In winter, the land cools off quickly, but the ocean retains its heat longer due to its higher specific heat. The hot air over the ocean rises, creating a low pressure area and a breeze from land to ocean while a large area of drying high pressure is formed over the land, increased by wintertime cooling. Monsoons are similar to sea and land breezes, a term usually referring to the localized, diurnal (daily) cycle of circulation near coastlines everywhere, but they are much larger in scale, much stronger, and seasonal.

==Role in sea breeze formation==

Schematic cross section through a sea breeze front. If the air inland is moist, cumulus often marks the front's location.

The sea is warmed by the sun to a greater depth than the land due to its greater specific heat. The sea therefore has a greater capacity for absorbing heat than the land, so the surface of the sea warms up more slowly than the land's surface. As the temperature of the surface of the land rises, the land heats the air above it. The less dense warm air rises, which lowers the sea level pressure by about 0.2%. The cooler air above the sea, with higher sea level pressure, flows towards the land into the area of lower pressure, creating a cooler breeze near the coast. The strength of the sea breeze is directly proportional to the temperature difference between the land and the sea. If the environmental wind field is greater than 8 kn and opposing the direction of a possible sea breeze, the sea breeze is not likely to develop.

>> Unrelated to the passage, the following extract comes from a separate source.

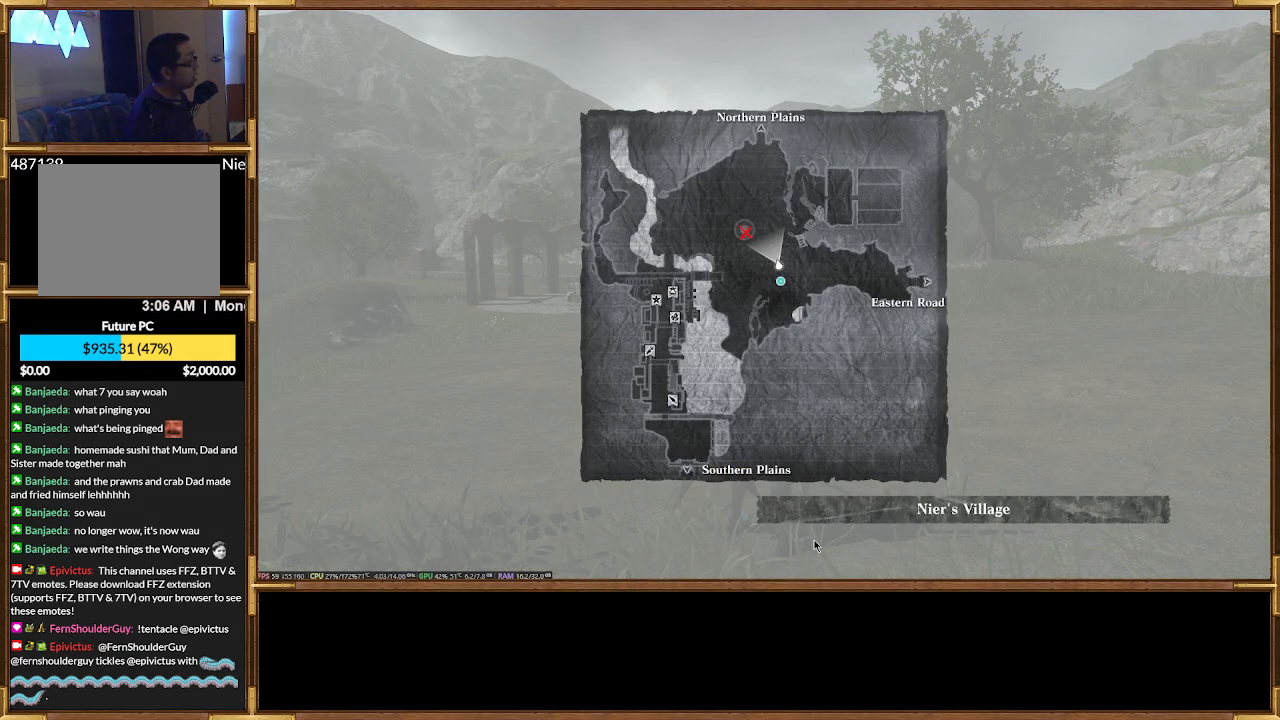
{"dt_ms": 500, "buttons": [], "events": []}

Along the California coast, the cooler water creates a surface marine layer that is much cooler than inland areas during the summer. At the same time, the intense heating inland generates a pronounced thermal trough aligned with the Central Valley, and typically linked to the broader thermal low across the North American deserts. As a consequence, a strong pressure gradient is created which draws cool marine air landward. As temperatures plummet, fog and stratus stream in and through the gaps of the Coast Ranges, and especially through the Golden Gate at San Francisco (see San Francisco fog). The same thermal trough is sometimes pushed toward the coast, especially in late fall, when higher pressure develops to the east due to cooling even further east. That situation often brings the warmest temperatures of the year to the normally cool coastline, because the sea breeze stops or is even replaced by a dangerously dry land breeze (see also Diablo wind and Santa Ana wind).

==Role in air pollution==
In hilly or mountainous areas near the coastline, thermally-forced sea breezes, combined with wind circulations up the sides of the mountains, can encourage the production of chemicals which can lead to the development of smog. Pollution has been tracked into the mid-levels of the troposphere in the form of ozone, which is concentrated over the circulation of the thermal low as well as adjacent oceanic areas.